(Data to examine Opens)
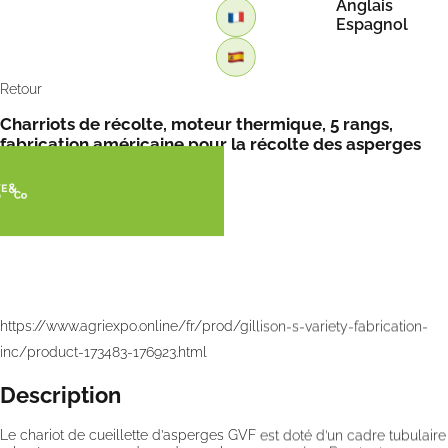
Anglais
Espagnol
Retour
Charriots de récolte, moteur thermique, 5 rangs,
fabrication américaine pour la récolte des asperges
vertes
https://www.agriexpo.online/fr/prod/gillison-s-variety-fabrication-
inc/product-173483-176923.html
Description
Le chariot de cueillette d’asperges GVF est doté d’un cadre tubulaire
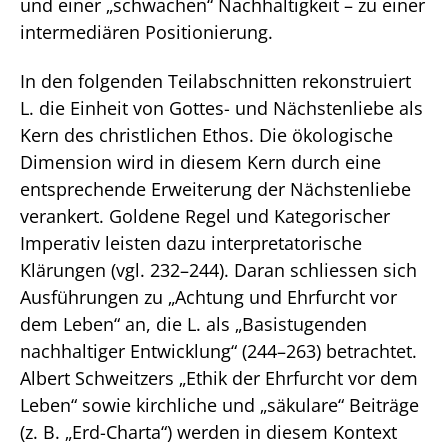
und einer „schwachen“ Nachhaltigkeit – zu einer
intermediären Positionierung.
In den folgenden Teilabschnitten rekonstruiert
L. die Einheit von Gottes- und Nächstenliebe als
Kern des christlichen Ethos. Die ökologische
Dimension wird in diesem Kern durch eine
entsprechende Erweiterung der Nächstenliebe
verankert. Goldene Regel und Kategorischer
Imperativ leisten dazu interpretatorische
Klärungen (vgl. 232–244). Daran schliessen sich
Ausführungen zu „Achtung und Ehrfurcht vor
dem Leben“ an, die L. als „Basistugenden
nachhaltiger Entwicklung“ (244–263) betrachtet.
Albert Schweitzers „Ethik der Ehrfurcht vor dem
Leben“ sowie kirchliche und „säkulare“ Beiträge
(z. B. „Erd-Charta“) werden in diesem Kontext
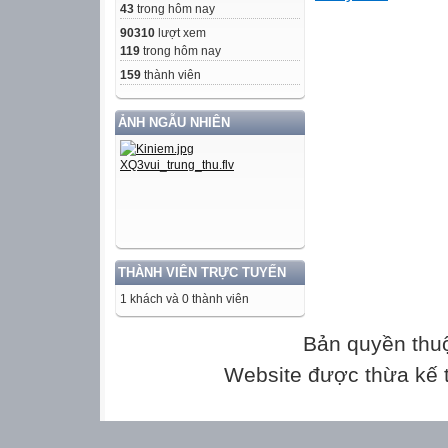
43
trong hôm nay
90310
lượt xem
3
119
trong hôm nay
159
thành viên
b)2 x (m )
ẢNH NGẪU NHIÊN
3
c) yy 
x +5(
c)
= 22x
THÀNH VIÊN TRỰC TUYẾN
5m )
1 khách và 0 thành viên
BÀI 3: Hàm số bậ
Bản quyền thu
1. HÀM SỐ BẬ
Website được thừa kế
Trong thực tế c
dẫn đến những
(Data to examine Closes)
> _Exercise_
Reproduce the item text word for word, beginning at the start of the items and stopping after the line that contains "Description". Leave out the pictures.

> _Response to the exercise_
Anglais
Espagnol
Retour
Charriots de récolte, moteur thermique, 5 rangs,
fabrication américaine pour la récolte des asperges
vertes
https://www.agriexpo.online/fr/prod/gillison-s-variety-fabrication-
inc/product-173483-176923.html
Description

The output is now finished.